The limits of AI accuracy

Even once a computer can make an apples to apples comparison between different lesions in different lightings taken with different smartphone cameras, most researchers don’t think it will be able to make a perfect diagnosis.

One reason for that is that even human dermatologists disagree sometimes, especially in the absence of additional information.

“There are circumstances where the rash looks identical and the machine learning will not know the difference between a rash from a drug reaction or a rash from a viral infection from traveling around the world,” Papier said. “Those rashes look the same, you have a patient who has a viral infection from a rare mosquito-borne disease in the Caribbean here and you have one who has a drug reaction to penicillin, the rashes look near identical. So the machine learning can put you in the neighborhood, but you need the history.”

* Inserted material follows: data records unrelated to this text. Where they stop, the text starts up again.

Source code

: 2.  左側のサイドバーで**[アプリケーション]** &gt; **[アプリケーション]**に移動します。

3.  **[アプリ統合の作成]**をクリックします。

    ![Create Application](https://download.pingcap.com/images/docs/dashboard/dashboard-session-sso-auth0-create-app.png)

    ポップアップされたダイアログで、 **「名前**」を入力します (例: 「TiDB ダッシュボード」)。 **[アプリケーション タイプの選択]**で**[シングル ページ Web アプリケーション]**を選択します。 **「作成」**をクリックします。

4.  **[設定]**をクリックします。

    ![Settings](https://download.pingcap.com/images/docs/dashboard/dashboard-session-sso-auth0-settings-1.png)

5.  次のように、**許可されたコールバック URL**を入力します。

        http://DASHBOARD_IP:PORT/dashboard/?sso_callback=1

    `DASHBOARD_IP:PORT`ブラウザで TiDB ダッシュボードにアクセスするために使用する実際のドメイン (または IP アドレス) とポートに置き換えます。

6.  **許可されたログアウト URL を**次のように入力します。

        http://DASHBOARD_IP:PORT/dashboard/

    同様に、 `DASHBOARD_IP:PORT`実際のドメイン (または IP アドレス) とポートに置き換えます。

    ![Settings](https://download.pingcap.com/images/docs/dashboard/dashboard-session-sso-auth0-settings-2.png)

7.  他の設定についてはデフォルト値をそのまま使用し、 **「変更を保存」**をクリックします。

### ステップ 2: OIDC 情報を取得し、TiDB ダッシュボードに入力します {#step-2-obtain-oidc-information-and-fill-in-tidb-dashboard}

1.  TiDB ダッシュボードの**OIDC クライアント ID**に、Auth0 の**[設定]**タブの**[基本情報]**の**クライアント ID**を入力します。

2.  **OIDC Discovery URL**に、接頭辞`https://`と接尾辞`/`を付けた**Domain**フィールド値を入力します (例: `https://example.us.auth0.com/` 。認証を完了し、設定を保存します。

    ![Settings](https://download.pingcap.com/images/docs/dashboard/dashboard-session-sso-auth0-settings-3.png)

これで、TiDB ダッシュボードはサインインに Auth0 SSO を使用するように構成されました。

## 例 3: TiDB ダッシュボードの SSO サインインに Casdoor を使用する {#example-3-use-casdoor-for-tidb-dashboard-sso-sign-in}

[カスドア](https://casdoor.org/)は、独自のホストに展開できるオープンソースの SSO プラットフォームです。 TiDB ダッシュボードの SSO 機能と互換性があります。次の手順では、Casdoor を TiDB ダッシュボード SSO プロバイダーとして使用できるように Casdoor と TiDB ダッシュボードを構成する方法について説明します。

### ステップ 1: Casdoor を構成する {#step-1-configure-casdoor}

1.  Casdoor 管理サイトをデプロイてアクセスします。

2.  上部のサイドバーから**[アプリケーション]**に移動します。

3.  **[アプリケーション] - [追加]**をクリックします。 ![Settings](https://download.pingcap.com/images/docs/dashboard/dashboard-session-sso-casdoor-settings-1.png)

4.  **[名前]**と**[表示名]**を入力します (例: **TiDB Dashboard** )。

Ultimately, what researchers are hoping to create is a largely accurate algorithm that can help give piece of mind to people concerned about their skin — and possibly too embarrassed to seek other help.

“The end goal is first to develop a pretty robust image classifier,” Sun said. “So there is an accessibility point with this. Especially with something like pictures of your genitals, it can be an embarrassing topic, or it can be something you put off seeing a doctor for or you don’t really share with anybody or you just hope for it to go away. … So we’re hoping to build something that you don’t have to pay tons of money for, that will give you a pretty good idea of what’s going on and that can be a kind of intermediary to see if you need to pursue more aggressive treatment. So we’re targeting accuracy goals of around 80 percent for that, across a couple common categories of dermatological issues.”

While there is a risk of giving false negatives that could endanger patients, there’s also no alternative. Patients who are concerned about their health, but not concerned enough to go to a doctor, are going to look somewhere.

“The fact is that most people, when they or a family member is sick, or in the case of dermatology they have a rash, they go to Google,” Papier said. “They look right away on Saturday or Sunday and the question is can we give them reliable, helpful information that is safe for them that’s better than what they’re currently doing?”